Three years ago I took my life into my own hands and travelled into one of
the most remote wilderness regions on earth with the intention of living there
for one year. For some time my family and I had been trapped within an all-too
common scenario, living separate lives while I commuted hundreds of miles each
week to a job I hated, in order to pay a mortgage for a house that we could not
afford. Our family life was crammed into the weekends, and was fraught with the
tension of pretending we were happy, when in fact we were screaming for escape.
Through the week, I only ever saw my children asleep, as I left before they got
up and returned after they were in bed. On a good night, if the traffic wasn't
bad, I might just fit in a bedtime story. Then Juliet and I would cram down a
meal together before we collapsed into bed, ready to start the routine all over
again the next day.

Also, have you seen Will Smith in the film I am Legend? This is the third film of this story by Richard Matheson (1954) the last being the The Omega Man with Charlton Heston (1971). The story is basically the same; an individual survives against all odds. There is violence and there is lonliness. This is a film that revisits our darkest fears and basic strengths, as with 'Into the wild and Chris Mcandles'. It is not back to nature but it is a film about being lonely 'it's all about the unsettling silence, not the noise'. The type of silence Mcandles would have been comfortable with.
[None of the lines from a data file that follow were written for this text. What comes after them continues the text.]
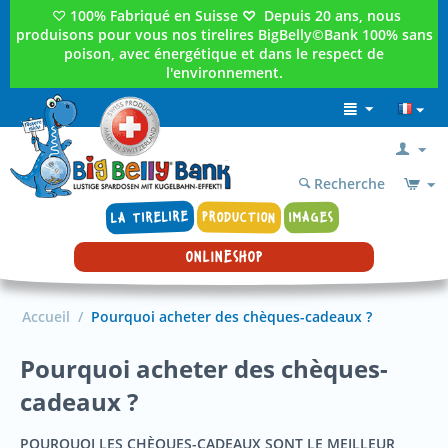
♡
100% Fabriqué en Suisse
♡
Depuis 20 ans, nous
produisons pour vous nos tirelires BigBelly©Bank 100% sans
poison, avec énergétique et dans le respect de
l'environnement.
Recherche
LA TIRELIRE
PRODUCTION
IMAGES
ONLINESHOP
Accueil
/
Pourquoi acheter des chèques-cadeaux ?
Pourquoi acheter des chèques-
cadeaux ?
POURQUOI LES CHÈQUES-CADEAUX SONT LE MEILLEUR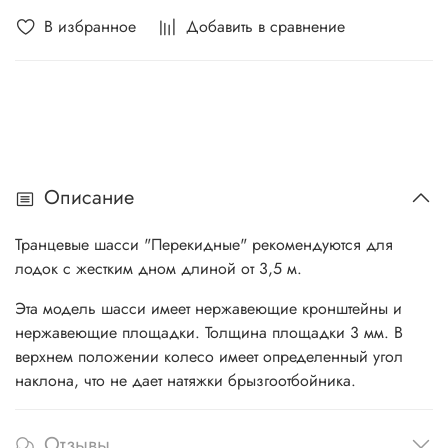
В избранное
Добавить в сравнение
Описание
Транцевые шасси "Перекидные" рекомендуются для
лодок с жестким дном длиной от 3,5 м.
Эта модель шасси имеет нержавеющие кронштейны и
нержавеющие площадки. Толщина площадки 3 мм. В
верхнем положении колесо имеет определенный угол
наклона, что не дает натяжки брызгоотбойника.
Отзывы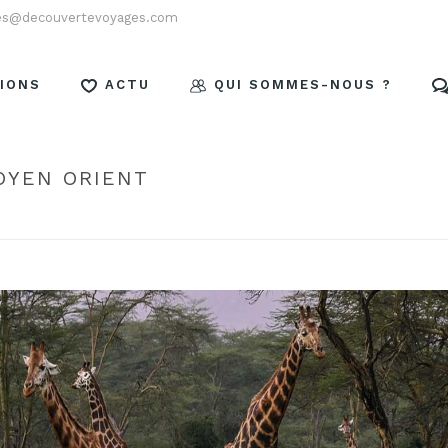
es@decouvertevoyages.com
IONS
ACTU
QUI SOMMES-NOUS ?
OYEN ORIENT
HOME
/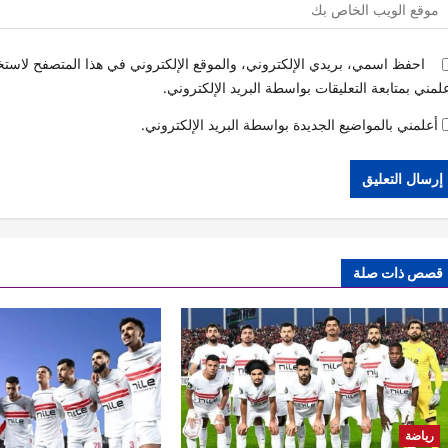
احفظ اسمي، بريدي الإلكتروني، والموقع الإلكتروني في هذا المتصفح لاستخد
لمني بمتابعة التعليقات بواسطة البريد الإلكتروني.
أعلمني بالمواضيع الجديدة بواسطة البريد الإلكتروني.
قصص ذات صلة
رياضة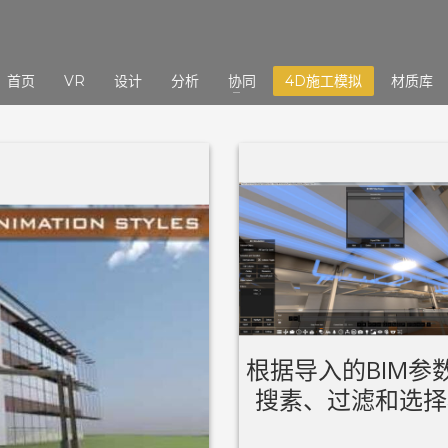
3
eview your order.
Payment &
FREE
shipmen
首页
VR
设计
分析
协同
4D施工模拟
材质库
ding an email to support@website.com . Thank you!
根据导入的BIM参
搜素、过滤和选择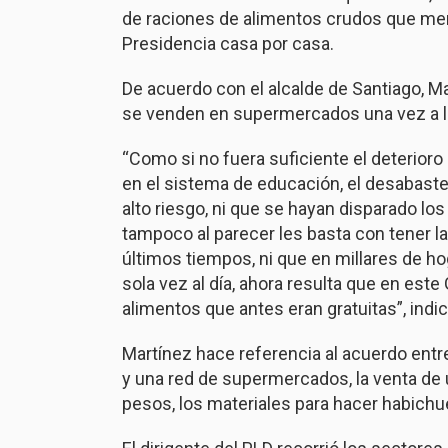
de raciones de alimentos crudos que men
Presidencia casa por casa.
De acuerdo con el alcalde de Santiago, M
se venden en supermercados una vez a 
“Como si no fuera suficiente el deterior
en el sistema de educación, el desabast
alto riesgo, ni que se hayan disparado lo
tampoco al parecer les basta con tener l
últimos tiempos, ni que en millares de 
sola vez al día, ahora resulta que en est
alimentos que antes eran gratuitas”, indic
Martínez hace referencia al acuerdo entre
y una red de supermercados, la venta de
pesos, los materiales para hacer habichu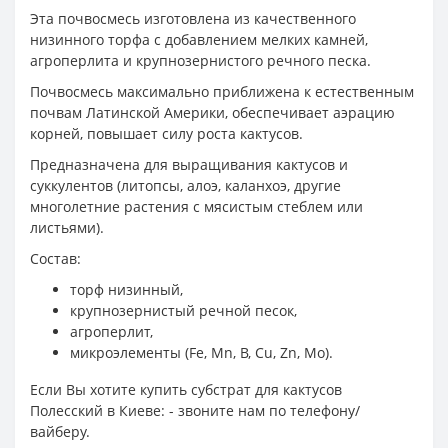
Эта почвосмесь изготовлена из качественного
низинного торфа с добавлением мелких камней,
агроперлита и крупнозернистого речного песка.
Почвосмесь максимально приближена к естественным
почвам Латинской Америки, обеспечивает аэрацию
корней, повышает силу роста кактусов.
Предназначена для выращивания кактусов и
суккулентов (литопсы, алоэ, каланхоэ, другие
многолетние растения с мясистым стеблем или
листьями).
Состав:
торф низинный,
крупнозернистый речной песок,
агроперлит,
микроэлементы (Fe, Mn, B, Cu, Zn, Mo).
Если Вы хотите купить субстрат для кактусов
Полесский в Киеве: - звоните нам по телефону/
вайберу.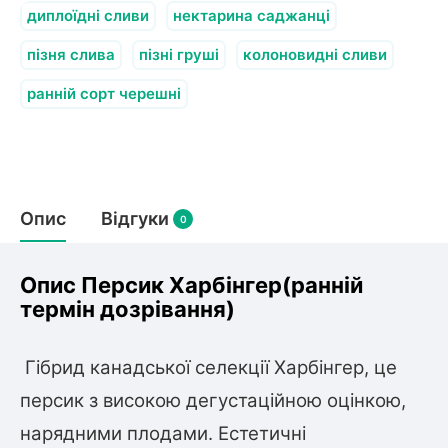
олокна (агротканини)
диплоїдні сливи
нектарина саджанці
во
пізня слива
пізні груші
колоновидні сливи
ранній сорт черешні
щі
и
к
ий
і
лки
ки
Опис
Відгуки
0
снока
и
Опис Персик Харбінгер(ранній
термін дозрівання)
нди
Гібрид канадської селекції Харбінгер, це
персик з високою дегустаційною оцінкою,
ник)
нарядними плодами. Естетичні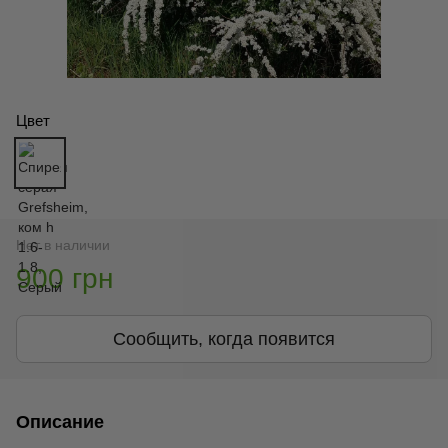
Цвет
Нет в наличии
900 грн
Сообщить, когда появится
Описание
There also some key differences between the remakes of 1971 and 2007. The 21st century film is different in that the main character is reconstructed. In the same way that Sean Penn reconstructs a view of Ian Mcandles by describing him as a travelling philosopher, so too is Will Smith's character reinvented. He is very different from the previous 1971 character in that he does more than just survive he looks for a solution; a biological cure to a viral plague. He wants to be more than a survivor he seeks to be constructive and participative.

The winter months are a good time to reflect on risk and loneliness as integral parts of our biological makeup. In an increasingly digital and soft skills world how will this hardwiring evolve? This brings to mind that great science fiction film, 'Bladerunner' because it is about digital loneliness. The loneliness of a high spec short life military robot who is about to die. He has fantastic memories of battles in outer space and has led an exciting adventurous life. He has no real family only the painful realisation of the value of living and sharing.